Из-за оголенной функциональности элементов кадр А. Германа, казалось, должен источать простодушие — он ощущается столь же изощренным, ждущим преодоления даже от искушенного зрителя.
Вещь здесь тянет ощупать, огладить, взвесить на ладони — ощутить ворсистость воротников, лоснящийся фетр шляп, угловатость шахматного коня, пупырчатость пижонской трости, холод никелированных шишечек, привинченных к коечной спинке. Кажется: холст экрана покрыт здесь даже не густым маслом передвижнического жанра, а предметы приклеены к нему, как в поп-арте, и вот-вот со стуком отвалятся в зрительный зал — наглядный контраст мягкой стилевой акварельности «милицейских повестей» Ю. Германа. Кажется, в любом кадре фильма актер, чуть пошевелясь, заденет сразу все вещи, втягивая их в игровое пространство, — так тесно им здесь: натисканы, как пассажиры в автобус, — а режиссер, примерившись, азартно впихивает туда еще парочку.
То же — с героями: каждый окружен сонмом поддерживающих персонажей — часто бессловесных, невесть откуда берущихся, настолько уже равноправных с основными, что кажется, мимолетный типаж, поведя плечом, способен легко вытеснить любого из них.
Негативные оценки ленты порой объективно звучали в похвалу: «Да там же ничего нет, кроме атмосферы!» Одно из директивных требований к авторам уникально: «Убрать атмосферу»,— словно из кадров она вычищается, как сор.
Этот комок, слиток как бы неорганизованной, нерукотворной, органической жизненной плазмы, производит, несмотря на свою убедительнейшую реальность, то же ощущение, что и работа П. Пикассо, где кажущаяся самоценность игры свитых в клуб нитей начинена смысловой закономерностью. В атмосфере, ауре фильма закодированы часто почти неуловимые глазом, слухом и оседающие в подсознании повторяющиеся мотивы, составляющие его естество.
Брезжащий в повести метафорический мотив зараженного воздуха — фильм, лишенный иносказательности, буквализирует в мотив инфекций, естественно тянущий за собой тему болезни: недужат здесь почти все герои — главные, неглавные, даже «внесценические», вскользь помянутые...

Сохранённые данные
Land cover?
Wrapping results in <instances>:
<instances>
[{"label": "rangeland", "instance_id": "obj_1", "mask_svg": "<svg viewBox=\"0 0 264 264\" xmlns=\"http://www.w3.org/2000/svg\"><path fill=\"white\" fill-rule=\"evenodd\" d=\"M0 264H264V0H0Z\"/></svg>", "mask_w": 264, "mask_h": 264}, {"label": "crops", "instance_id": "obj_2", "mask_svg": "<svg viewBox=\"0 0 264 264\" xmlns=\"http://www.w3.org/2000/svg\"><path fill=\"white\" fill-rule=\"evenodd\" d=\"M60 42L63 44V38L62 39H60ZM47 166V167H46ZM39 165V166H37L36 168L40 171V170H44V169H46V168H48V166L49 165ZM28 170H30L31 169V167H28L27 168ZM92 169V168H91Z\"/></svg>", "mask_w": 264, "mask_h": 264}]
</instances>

=== ЧТО СДЕЛАТЬ ===
1. Перескажите короче, в виде списка, абзац фрагмента о фильме А. Германа, который начинается со слов «Вещь здесь тянет ощупать», сохранив его главные факты.
2. Допишите следующую часть фрагмента о фильме А. Германа, начиная после его последнего предложения.

=== РЕЗУЛЬТАТЫ ===
1.
- Вещи в кадре хочется потрогать и взвесить на ладони: ворсистые воротники, лоснящийся фетр шляп, угловатого шахматного коня, пупырчатую пижонскую трость, холодные никелированные шишечки на спинке кровати.
- Предметы будто приклеены к экрану, как в поп-арте, и вот-вот со стуком упадут в зал. Это резко отличается от мягкой акварельности «милицейских повестей» Ю. Германа.
- Вещам в кадре тесно, они набиты, как пассажиры в автобус. Актер, чуть пошевелившись, задел бы их все, а режиссер азартно добавляет еще парочку.

2.
...В первой же сцене дня рождения Окошкин, мучая гитару, вытягивает из-за растянутого ворота свитера градусник, стряхивает его — под чью-то реплику: «зубы болят»; начальник Лапшина понуро сообщает — у дочери болят почки; сосед Адашовой — безгласный тучноотечный старик, похожий на жабу; улочками «прогуливают» щупловатого мальчика в инвалидной коляске; кривобоким колобком катается вдоль заборов дурачок Федя — то тихо хихикающий, то вдруг, раздув грудь, фельдфебельски гаркающий какой-нибудь лозунг; у Ханина — идея суицида; у Адашовой — мигрени; Лапшин — эпилептик... Это — не говоря о дегенеративности уголовников, истеричности всех действующих лиц...
Болезни в повестях Ю. Германа, как обычно в искусстве, — метафоры психологических, социальных состояний, в фильме они — ошарашивающе буквальны, явлены сами по себе. Городок словно охвачен пожаром эпидемий — гниет заживо. Панорама физиологического распада, подгнивания плоти — полемична клишированному, вдолбленному фильмами образу 30-х как утраченному миру здоровья и бодрости, где все маршируют в белых штанах по Красной площади.
Ключ к клинической картине — в теме насильственного «улучшения» природы, резонирующей в структуре ленты, далеко уводящей ассоциации. ‹…›
Ковалов О. Быль про то, как лиса петуха съела // Искусство кино. 1989. № 6.
Примечания
- ^ Первоначальное название фильма «Мой друг Иван Лапшин» (1984).
- ^ Герман Ю. Подполковник медицинской службы. Начало. Буцефал. Лапшин. Жмакин. Воспоминания. Л., 1968, с. 333.
- ^ Там же, с. 326-327.
- ^ Там же, с. 325.
- ^ Жуков Ю. Люди 30-х годов. М., 1966, с. 100-102.
- ^ Там же, с. 102.
- ^ Беломорско-Балтийский канал имени Сталина. История строительства. Под редакцией М. Горького, Л. Авербаха, С. Фирина. Государственное издательство «История фабрик и заводов», 1934, с. 29.
- ^ Там же.
- ^ Герман Ю. Цит. изд., с. 334–335.